A realistic target for excessive kafka lag percentage would be 99% of the time, the max lag is within the desired threshold (TBD).
Reconciliation
Erroneous responses from the Mediawiki Action API, or changes on databases that can't be captured by EventBus hooks, will impact the availability of enriched events. MediaWiki Event Enrichment#mediawiki.page content change semantics describes failures scenarios for the enrichment application. While we expect retry-on-error logic to address the majority of API related issues, some of them might require clients to reconcile the stream.
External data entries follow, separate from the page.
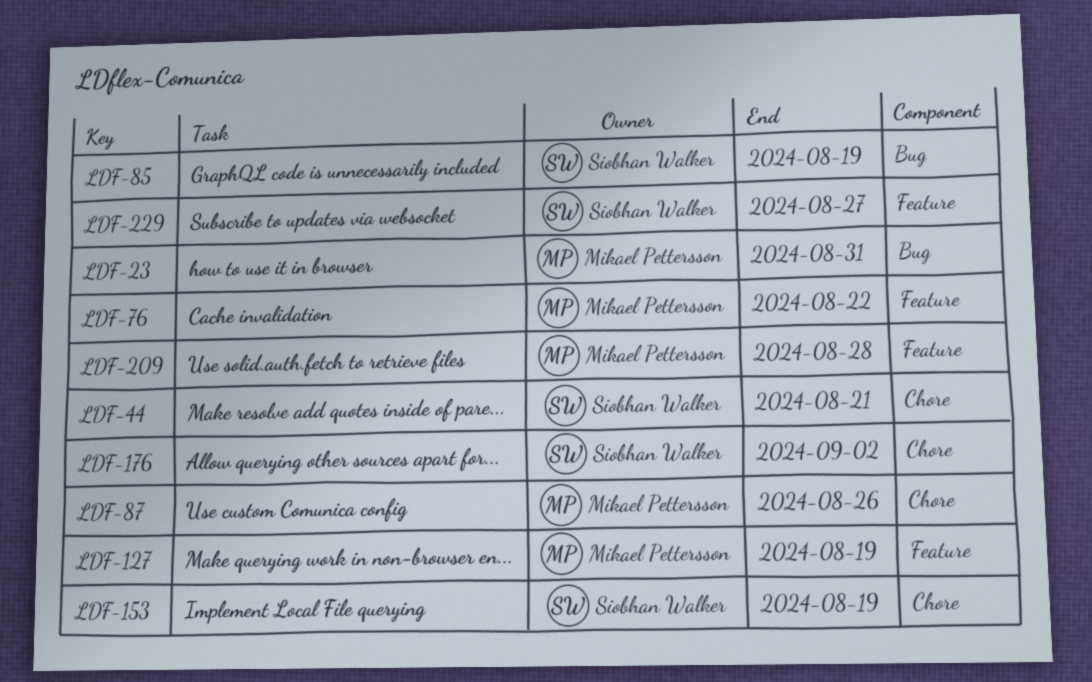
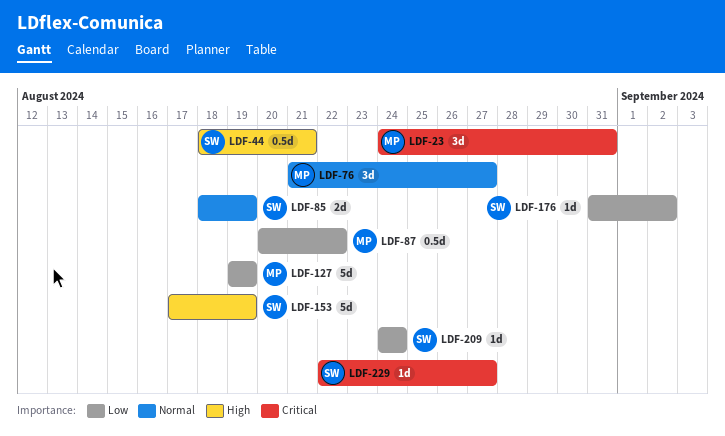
LDF-76, due: Aug 22 -> Aug 27
LDF-87, due: Aug 26 -> Aug 22
LDF-209, owner: Mikael Pettersson -> Siobhan Walker
LDF-209, due: Aug 28 -> Aug 24

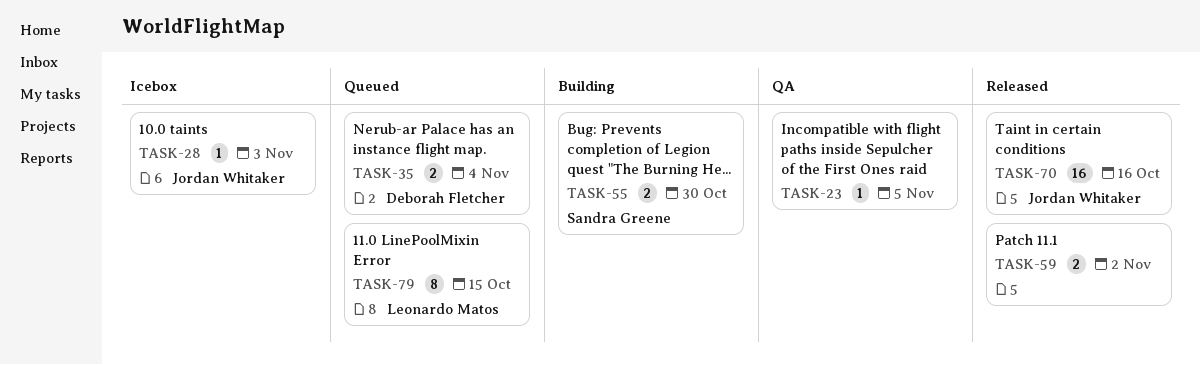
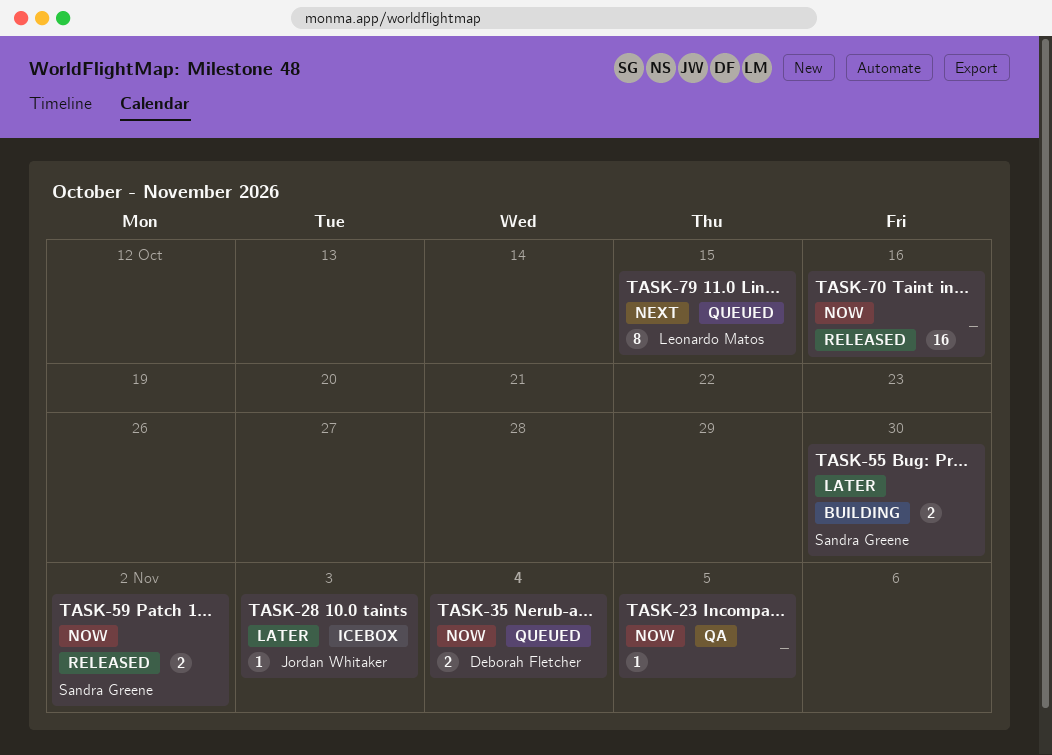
TASK-59, owner: none -> Sandra Greene
TASK-70, owner: Jordan Whitaker -> none

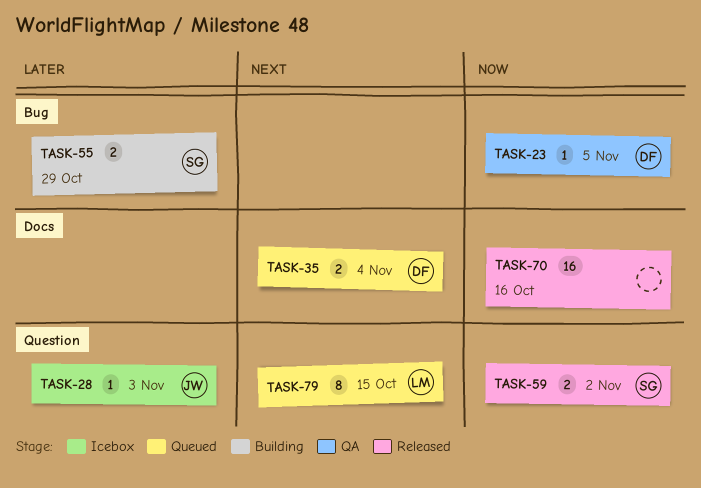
TASK-23, owner: none -> Deborah Fletcher
TASK-35, priority: Now -> Next
TASK-55, due: Oct 30 -> Oct 29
There are known, sporadic, cases when database mutations will not result an event published to Kafka (e.g maintenance SQL script that UPDATEs a database). The enrichment application will not be able to handle those cases.
Explorative analysis on (backfilled) data we collected so far (June 2023) suggests that significantly less than < 1% of events are impacted by failures that will require reconciliation.